Raw data START

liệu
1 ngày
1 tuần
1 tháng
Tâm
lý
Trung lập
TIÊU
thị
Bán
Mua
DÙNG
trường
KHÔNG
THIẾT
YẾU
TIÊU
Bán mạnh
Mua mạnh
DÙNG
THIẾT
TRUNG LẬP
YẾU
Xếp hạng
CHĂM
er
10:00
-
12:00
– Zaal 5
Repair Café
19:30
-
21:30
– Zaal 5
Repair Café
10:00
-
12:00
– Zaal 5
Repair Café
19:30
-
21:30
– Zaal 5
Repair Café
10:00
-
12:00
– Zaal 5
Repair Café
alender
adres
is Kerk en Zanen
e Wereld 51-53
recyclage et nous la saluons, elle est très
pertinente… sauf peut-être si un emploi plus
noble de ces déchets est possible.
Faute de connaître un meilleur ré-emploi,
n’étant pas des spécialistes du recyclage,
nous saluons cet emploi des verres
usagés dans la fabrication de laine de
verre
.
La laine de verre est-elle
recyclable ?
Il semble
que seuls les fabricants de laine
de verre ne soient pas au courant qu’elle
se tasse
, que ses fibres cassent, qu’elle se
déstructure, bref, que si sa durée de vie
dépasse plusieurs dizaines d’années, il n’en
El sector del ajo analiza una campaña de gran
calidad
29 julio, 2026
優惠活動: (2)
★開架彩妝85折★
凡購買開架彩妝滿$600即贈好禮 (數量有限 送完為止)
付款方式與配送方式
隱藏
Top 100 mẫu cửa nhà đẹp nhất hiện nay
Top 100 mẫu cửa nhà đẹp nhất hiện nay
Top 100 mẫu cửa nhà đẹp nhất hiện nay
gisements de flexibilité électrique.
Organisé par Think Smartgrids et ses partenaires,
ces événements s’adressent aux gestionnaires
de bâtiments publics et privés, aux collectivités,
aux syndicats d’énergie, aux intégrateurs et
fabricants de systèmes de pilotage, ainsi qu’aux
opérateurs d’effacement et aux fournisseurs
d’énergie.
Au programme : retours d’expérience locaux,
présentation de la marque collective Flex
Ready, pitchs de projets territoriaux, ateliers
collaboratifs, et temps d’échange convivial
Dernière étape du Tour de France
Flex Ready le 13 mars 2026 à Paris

Raw data END

Each record above needs to be transcribed word for word.

liệu
1 ngày
1 tuần
1 tháng
Tâm
lý
Trung lập
TIÊU
thị
Bán
Mua
DÙNG
trường
KHÔNG
THIẾT
YẾU
TIÊU
Bán mạnh
Mua mạnh
DÙNG
THIẾT
TRUNG LẬP
YẾU
Xếp hạng
CHĂM
er
10:00
-
12:00
– Zaal 5
Repair Café
19:30
-
21:30
– Zaal 5
Repair Café
10:00
-
12:00
– Zaal 5
Repair Café
19:30
-
21:30
– Zaal 5
Repair Café
10:00
-
12:00
– Zaal 5
Repair Café
alender
adres
is Kerk en Zanen
e Wereld 51-53
recyclage et nous la saluons, elle est très
pertinente… sauf peut-être si un emploi plus
noble de ces déchets est possible.
Faute de connaître un meilleur ré-emploi,
n’étant pas des spécialistes du recyclage,
nous saluons cet emploi des verres
usagés dans la fabrication de laine de
verre
.
La laine de verre est-elle
recyclable ?
Il semble
que seuls les fabricants de laine
de verre ne soient pas au courant qu’elle
se tasse
, que ses fibres cassent, qu’elle se
déstructure, bref, que si sa durée de vie
dépasse plusieurs dizaines d’années, il n’en
El sector del ajo analiza una campaña de gran
calidad
29 julio, 2026
優惠活動: (2)
★開架彩妝85折★
凡購買開架彩妝滿$600即贈好禮 (數量有限 送完為止)
付款方式與配送方式
隱藏
Top 100 mẫu cửa nhà đẹp nhất hiện nay
Top 100 mẫu cửa nhà đẹp nhất hiện nay
Top 100 mẫu cửa nhà đẹp nhất hiện nay
gisements de flexibilité électrique.
Organisé par Think Smartgrids et ses partenaires,
ces événements s’adressent aux gestionnaires
de bâtiments publics et privés, aux collectivités,
aux syndicats d’énergie, aux intégrateurs et
fabricants de systèmes de pilotage, ainsi qu’aux
opérateurs d’effacement et aux fournisseurs
d’énergie.
Au programme : retours d’expérience locaux,
présentation de la marque collective Flex
Ready, pitchs de projets territoriaux, ateliers
collaboratifs, et temps d’échange convivial
Dernière étape du Tour de France
Flex Ready le 13 mars 2026 à Paris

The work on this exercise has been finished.